Sunday, August 15, 2010

August 7, 2010
Azzun, Palestine

We sit in the living room sipping cold drinks with a Palestinian family while above our heads we hear the boots of Israeli soldiers walking back and forth on the roof of their house. The four or five soldiers had come to their front door at 4:30am. Entering the home the soldiers went up to the second floor and then to the roof where they set up a make shift tent, raised an Israeli flag and settled in.
It is now 2pm, the heat outside is over 100 degrees. The family has had little sleep since the arrival of the soldiers. As we sit together, a young child finally falls asleep in her mother’s arms, absolutely limp with exhaustion. With only a fan to moderate the stifling heat, three generations of the family sit in quiet conversation with us: three young teenage boys, a sister in law with the sleeping child, Massad, the father and owner of the house, two young daughters about 5 and 8 and Massad’s wife. The Junior High age boys act as our hosts, then sit quietly together. However, as the story of the soldiers’ presence unfolds, the glances between the boys suggest a sense of adventure. Like most young teens, who have not yet developed a sense of caution, they seem not to be intimidated by the soldiers. The sister in law is focused on caring for her children and showing strength in a situation of hopelessness. The Massad’s wife presents a stoic understanding of her family’s plight, quietly nursing concern and pain for them. Massad hides his feelings behind an attention to directing the hosting of his guests, orchestrating a constant supply of water and soft drinks. However, in unguarded moments his despair seeps through. He is the head of the family and he can do nothing to make the soldiers go away.
The soldiers’ foot steps above us invade our conversation. I ask Massad, “What have the soldiers told you?” the mother with the sleeping child interprets for Massad who is insecure about speaking English. He answers, “The soldiers said, ‘Your son was taken yesterday afternoon. He is accused of throwing rocks at soldiers. We will be staying here for 24 hours.’” She then adds her interpretation of the soldier’s answer, “They come when they want to and will leave when they want to. There is nothing we can do but wait for them to leave.”
The family does not know where their fifteen year old boy is being held. After four days they may be told where his is but they will not be permitted to visit him. Only after he has been to court and a decision has been rendered will they be able to see him. This may take a month or more. He faces a fine of $300 to $500 and several months in prison. Or he may be released after questioning. The unknown is hard to bear.
Azzun is a Palestinian village of 3000 people about six miles west of Qalqillya and the green line established in 1967 between Israeli and the Palestinian territory. Less than a mile east there is a separation barrier between it and an Israeli settlement in the Palestinian territory. There is a separation barrier two miles south west with plans to build it south of Azzun to connect with the settlement barrier. These barriers extend as much as seven or eight miles from the green line into Palestinian territory. The village is governed by the Palestinian authority, but the Israeli military does not answer to its authority. The Israeli army believes it does not need to explain its present or its activity in the village of Azzun. The most it will say is that their actions are for “security” reasons.

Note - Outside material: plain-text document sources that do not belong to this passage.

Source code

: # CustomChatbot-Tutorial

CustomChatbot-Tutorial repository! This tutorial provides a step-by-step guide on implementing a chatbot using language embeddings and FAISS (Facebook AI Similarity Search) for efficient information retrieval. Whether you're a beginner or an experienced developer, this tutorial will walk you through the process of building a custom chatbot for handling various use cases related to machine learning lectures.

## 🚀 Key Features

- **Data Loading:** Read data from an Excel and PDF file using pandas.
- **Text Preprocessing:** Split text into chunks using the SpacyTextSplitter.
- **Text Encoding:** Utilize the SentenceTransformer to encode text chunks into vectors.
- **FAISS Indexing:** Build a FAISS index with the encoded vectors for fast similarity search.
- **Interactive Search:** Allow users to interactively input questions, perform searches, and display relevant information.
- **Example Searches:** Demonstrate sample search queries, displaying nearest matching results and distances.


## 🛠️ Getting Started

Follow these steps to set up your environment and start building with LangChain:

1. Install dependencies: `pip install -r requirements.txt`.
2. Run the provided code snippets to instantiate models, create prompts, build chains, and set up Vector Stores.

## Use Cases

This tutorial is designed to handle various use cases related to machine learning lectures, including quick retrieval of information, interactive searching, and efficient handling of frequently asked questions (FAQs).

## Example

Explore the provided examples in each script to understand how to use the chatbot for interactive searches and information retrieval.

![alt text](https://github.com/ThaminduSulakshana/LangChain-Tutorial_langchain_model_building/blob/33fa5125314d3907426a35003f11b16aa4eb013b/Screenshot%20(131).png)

More than ninety teens from Azzun are in Israeli prisons at this time. The Israeli army moves through the town frequently, often late at night, to arrest someone or to serve notices to appear before the Israeli authorities. This activity has become so common that the many people no longer notice the army’s presence or pay attention to actions like the invasion of two different homes in the past twenty four hours. People seek to just go about life as usual. When we asked people what was happening with the soldiers, only a small group of teenagers could tell us.
When we stand to leave their home, we feel as helpless as the family. We can only promise to tell their story as we have experienced it. The young woman who has been translating replies, “it is important for you to do that. We speak only the Arabic language that few others know or understand. You speak English which is understood around the world. Through you people will learn about us. Thank you for being here. We thank you for telling others.”
As we walk down the street to catch transportation back to Jayyous, we turn and look at the house once more. We see the Israeli flag flying from the roof of the Palestinian family’s home in Palestinian territory. The oppressive heat muffles the whisper of the hot wind lifting the flag, “how many different flags have flown in this land over the past 3000 years? When will the land discover the way of Peace?”